Isso é relevante porque os contratos habitacionais não são executados todos de uma vez. O fluxo de contratação e liberação dos financiamentos pode variar entre instituições financeiras e regiões, tornando necessário preservar alguma folga no orçamento.
A ampliação, portanto, não significa que cada beneficiário receberá automaticamente R$ 500 milhões divididos entre os participantes. O valor representa R$ 500 milhões adicionais no orçamento global destinado aos descontos habitacionais.
FGTS também financia outras áreas

A decisão de setembro não alterou os demais grandes blocos do orçamento de aplicação do FGTS para 2026. Além da habitação, o Fundo direciona recursos para setores como saneamento e infraestrutura.

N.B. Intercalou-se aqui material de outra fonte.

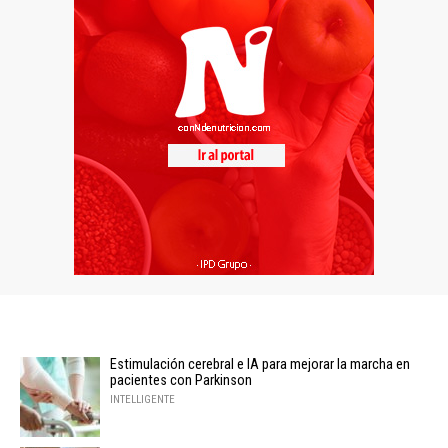
Estimulación cerebral e IA para mejorar la marcha en
pacientes con Parkinson
INTELLIGENTE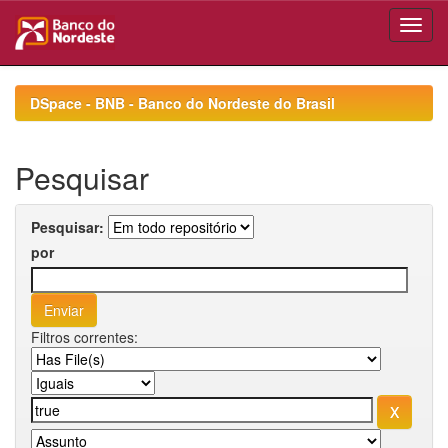
Skip
navigation
DSpace - BNB - Banco do Nordeste do Brasil
Pesquisar
Pesquisar:
por
Filtros correntes:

O Conselho também aprovou, na mesma reunião, a ampliação de 20 para 30 anos do prazo máximo de amortização em operações dos programas Pró-Moradia, Saneamento Básico, Pró-Transporte e Pró-Cidades. A mudança busca aproximar os prazos dessas operações dos praticados em outras fontes de financiamento.
O FGTS possui papel relevante no financiamento habitacional brasileiro. Em 2025, o Fundo financiou o atendimento de aproximadamente 633 mil famílias na área de habitação, segundo dados apresentados pelo Conselho Curador.
Orçamento habitacional continua sendo prioridade
A ampliação do subsídio ocorre em um momento em que o FGTS mantém uma carteira expressiva de investimentos. Ao final de 2025, os ativos do Fundo somavam R$ 837,7 bilhões, enquanto o patrimônio líquido alcançava R$ 126 bilhões.
A estrutura do FGTS permite financiar políticas públicas sem transformar o subsídio habitacional em um pagamento direto ao comprador. Os descontos são aplicados dentro das regras dos financiamentos e funcionam como mecanismo para diminuir o custo de aquisição da moradia para famílias elegíveis.